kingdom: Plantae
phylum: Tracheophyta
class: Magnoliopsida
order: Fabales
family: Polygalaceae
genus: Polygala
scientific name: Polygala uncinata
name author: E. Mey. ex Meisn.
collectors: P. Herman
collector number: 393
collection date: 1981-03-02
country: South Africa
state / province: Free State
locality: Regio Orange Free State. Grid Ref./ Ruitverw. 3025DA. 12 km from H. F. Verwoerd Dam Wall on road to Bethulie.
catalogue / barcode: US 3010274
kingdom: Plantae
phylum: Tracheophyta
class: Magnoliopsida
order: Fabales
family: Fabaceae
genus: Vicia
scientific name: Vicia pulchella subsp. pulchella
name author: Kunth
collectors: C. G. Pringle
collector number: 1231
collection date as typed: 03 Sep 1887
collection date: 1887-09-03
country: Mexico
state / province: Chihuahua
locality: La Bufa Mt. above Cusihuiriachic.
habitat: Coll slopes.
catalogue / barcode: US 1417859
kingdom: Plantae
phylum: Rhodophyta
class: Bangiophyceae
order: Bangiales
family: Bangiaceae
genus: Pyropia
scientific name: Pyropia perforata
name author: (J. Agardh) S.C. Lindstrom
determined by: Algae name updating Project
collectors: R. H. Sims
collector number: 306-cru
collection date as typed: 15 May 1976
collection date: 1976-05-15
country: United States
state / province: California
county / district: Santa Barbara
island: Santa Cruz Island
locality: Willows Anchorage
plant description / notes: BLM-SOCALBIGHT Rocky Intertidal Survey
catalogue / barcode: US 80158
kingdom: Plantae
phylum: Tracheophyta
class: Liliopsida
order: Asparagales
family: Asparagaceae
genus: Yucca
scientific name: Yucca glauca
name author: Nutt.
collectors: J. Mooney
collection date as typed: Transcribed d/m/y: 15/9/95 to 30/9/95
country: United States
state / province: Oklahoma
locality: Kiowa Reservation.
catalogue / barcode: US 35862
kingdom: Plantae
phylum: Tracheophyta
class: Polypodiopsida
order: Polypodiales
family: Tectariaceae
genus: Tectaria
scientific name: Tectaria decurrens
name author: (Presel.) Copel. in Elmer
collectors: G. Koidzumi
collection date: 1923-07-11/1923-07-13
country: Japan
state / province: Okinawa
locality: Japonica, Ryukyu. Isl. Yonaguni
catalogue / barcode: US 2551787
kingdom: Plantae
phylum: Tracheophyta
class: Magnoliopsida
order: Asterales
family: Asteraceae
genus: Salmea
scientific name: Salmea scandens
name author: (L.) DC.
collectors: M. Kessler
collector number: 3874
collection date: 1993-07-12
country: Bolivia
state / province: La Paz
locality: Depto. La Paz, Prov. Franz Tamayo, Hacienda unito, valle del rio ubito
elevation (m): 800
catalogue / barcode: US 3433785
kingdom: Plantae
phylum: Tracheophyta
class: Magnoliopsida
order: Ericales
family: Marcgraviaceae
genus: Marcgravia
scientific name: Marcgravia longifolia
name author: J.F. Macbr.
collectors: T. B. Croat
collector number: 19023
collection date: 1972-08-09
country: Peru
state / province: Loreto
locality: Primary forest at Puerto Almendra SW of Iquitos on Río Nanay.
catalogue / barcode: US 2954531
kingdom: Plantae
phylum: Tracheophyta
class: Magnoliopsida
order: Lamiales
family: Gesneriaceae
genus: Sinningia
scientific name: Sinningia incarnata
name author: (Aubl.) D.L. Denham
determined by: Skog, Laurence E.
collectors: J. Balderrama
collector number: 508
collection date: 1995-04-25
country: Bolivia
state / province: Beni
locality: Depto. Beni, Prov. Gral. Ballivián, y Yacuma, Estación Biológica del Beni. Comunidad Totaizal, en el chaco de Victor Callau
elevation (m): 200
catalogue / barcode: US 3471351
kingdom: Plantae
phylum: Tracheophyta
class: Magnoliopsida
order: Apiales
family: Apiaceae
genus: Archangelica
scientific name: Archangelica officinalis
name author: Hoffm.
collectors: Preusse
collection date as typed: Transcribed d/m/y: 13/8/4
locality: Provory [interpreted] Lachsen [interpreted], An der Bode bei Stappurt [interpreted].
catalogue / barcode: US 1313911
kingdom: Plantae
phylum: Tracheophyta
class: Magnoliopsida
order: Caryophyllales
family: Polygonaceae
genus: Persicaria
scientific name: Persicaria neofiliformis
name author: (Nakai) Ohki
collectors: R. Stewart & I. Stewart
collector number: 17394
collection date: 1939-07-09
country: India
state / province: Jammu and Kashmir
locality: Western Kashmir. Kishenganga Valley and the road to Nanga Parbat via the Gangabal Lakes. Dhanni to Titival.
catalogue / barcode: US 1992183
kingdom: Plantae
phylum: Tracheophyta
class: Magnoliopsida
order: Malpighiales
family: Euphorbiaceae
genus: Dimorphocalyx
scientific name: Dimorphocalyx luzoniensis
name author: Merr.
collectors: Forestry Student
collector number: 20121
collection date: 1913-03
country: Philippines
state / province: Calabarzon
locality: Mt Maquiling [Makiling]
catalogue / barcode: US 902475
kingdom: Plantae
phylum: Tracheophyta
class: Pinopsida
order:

-------------------------

◆ The exercise: Rewrite every line of all the items with "state / province" swapped for "region" and everything else unchanged.

◆ Complete response:
kingdom: Plantae
phylum: Tracheophyta
class: Magnoliopsida
order: Fabales
family: Polygalaceae
genus: Polygala
scientific name: Polygala uncinata
name author: E. Mey. ex Meisn.
collectors: P. Herman
collector number: 393
collection date: 1981-03-02
country: South Africa
region: Free State
locality: Regio Orange Free State. Grid Ref./ Ruitverw. 3025DA. 12 km from H. F. Verwoerd Dam Wall on road to Bethulie.
catalogue / barcode: US 3010274
kingdom: Plantae
phylum: Tracheophyta
class: Magnoliopsida
order: Fabales
family: Fabaceae
genus: Vicia
scientific name: Vicia pulchella subsp. pulchella
name author: Kunth
collectors: C. G. Pringle
collector number: 1231
collection date as typed: 03 Sep 1887
collection date: 1887-09-03
country: Mexico
region: Chihuahua
locality: La Bufa Mt. above Cusihuiriachic.
habitat: Coll slopes.
catalogue / barcode: US 1417859
kingdom: Plantae
phylum: Rhodophyta
class: Bangiophyceae
order: Bangiales
family: Bangiaceae
genus: Pyropia
scientific name: Pyropia perforata
name author: (J. Agardh) S.C. Lindstrom
determined by: Algae name updating Project
collectors: R. H. Sims
collector number: 306-cru
collection date as typed: 15 May 1976
collection date: 1976-05-15
country: United States
region: California
county / district: Santa Barbara
island: Santa Cruz Island
locality: Willows Anchorage
plant description / notes: BLM-SOCALBIGHT Rocky Intertidal Survey
catalogue / barcode: US 80158
kingdom: Plantae
phylum: Tracheophyta
class: Liliopsida
order: Asparagales
family: Asparagaceae
genus: Yucca
scientific name: Yucca glauca
name author: Nutt.
collectors: J. Mooney
collection date as typed: Transcribed d/m/y: 15/9/95 to 30/9/95
country: United States
region: Oklahoma
locality: Kiowa Reservation.
catalogue / barcode: US 35862
kingdom: Plantae
phylum: Tracheophyta
class: Polypodiopsida
order: Polypodiales
family: Tectariaceae
genus: Tectaria
scientific name: Tectaria decurrens
name author: (Presel.) Copel. in Elmer
collectors: G. Koidzumi
collection date: 1923-07-11/1923-07-13
country: Japan
region: Okinawa
locality: Japonica, Ryukyu. Isl. Yonaguni
catalogue / barcode: US 2551787
kingdom: Plantae
phylum: Tracheophyta
class: Magnoliopsida
order: Asterales
family: Asteraceae
genus: Salmea
scientific name: Salmea scandens
name author: (L.) DC.
collectors: M. Kessler
collector number: 3874
collection date: 1993-07-12
country: Bolivia
region: La Paz
locality: Depto. La Paz, Prov. Franz Tamayo, Hacienda unito, valle del rio ubito
elevation (m): 800
catalogue / barcode: US 3433785
kingdom: Plantae
phylum: Tracheophyta
class: Magnoliopsida
order: Ericales
family: Marcgraviaceae
genus: Marcgravia
scientific name: Marcgravia longifolia
name author: J.F. Macbr.
collectors: T. B. Croat
collector number: 19023
collection date: 1972-08-09
country: Peru
region: Loreto
locality: Primary forest at Puerto Almendra SW of Iquitos on Río Nanay.
catalogue / barcode: US 2954531
kingdom: Plantae
phylum: Tracheophyta
class: Magnoliopsida
order: Lamiales
family: Gesneriaceae
genus: Sinningia
scientific name: Sinningia incarnata
name author: (Aubl.) D.L. Denham
determined by: Skog, Laurence E.
collectors: J. Balderrama
collector number: 508
collection date: 1995-04-25
country: Bolivia
region: Beni
locality: Depto. Beni, Prov. Gral. Ballivián, y Yacuma, Estación Biológica del Beni. Comunidad Totaizal, en el chaco de Victor Callau
elevation (m): 200
catalogue / barcode: US 3471351
kingdom: Plantae
phylum: Tracheophyta
class: Magnoliopsida
order: Apiales
family: Apiaceae
genus: Archangelica
scientific name: Archangelica officinalis
name author: Hoffm.
collectors: Preusse
collection date as typed: Transcribed d/m/y: 13/8/4
locality: Provory [interpreted] Lachsen [interpreted], An der Bode bei Stappurt [interpreted].
catalogue / barcode: US 1313911
kingdom: Plantae
phylum: Tracheophyta
class: Magnoliopsida
order: Caryophyllales
family: Polygonaceae
genus: Persicaria
scientific name: Persicaria neofiliformis
name author: (Nakai) Ohki
collectors: R. Stewart & I. Stewart
collector number: 17394
collection date: 1939-07-09
country: India
region: Jammu and Kashmir
locality: Western Kashmir. Kishenganga Valley and the road to Nanga Parbat via the Gangabal Lakes. Dhanni to Titival.
catalogue / barcode: US 1992183
kingdom: Plantae
phylum: Tracheophyta
class: Magnoliopsida
order: Malpighiales
family: Euphorbiaceae
genus: Dimorphocalyx
scientific name: Dimorphocalyx luzoniensis
name author: Merr.
collectors: Forestry Student
collector number: 20121
collection date: 1913-03
country: Philippines
region: Calabarzon
locality: Mt Maquiling [Makiling]
catalogue / barcode: US 902475
kingdom: Plantae
phylum: Tracheophyta
class: Pinopsida
order:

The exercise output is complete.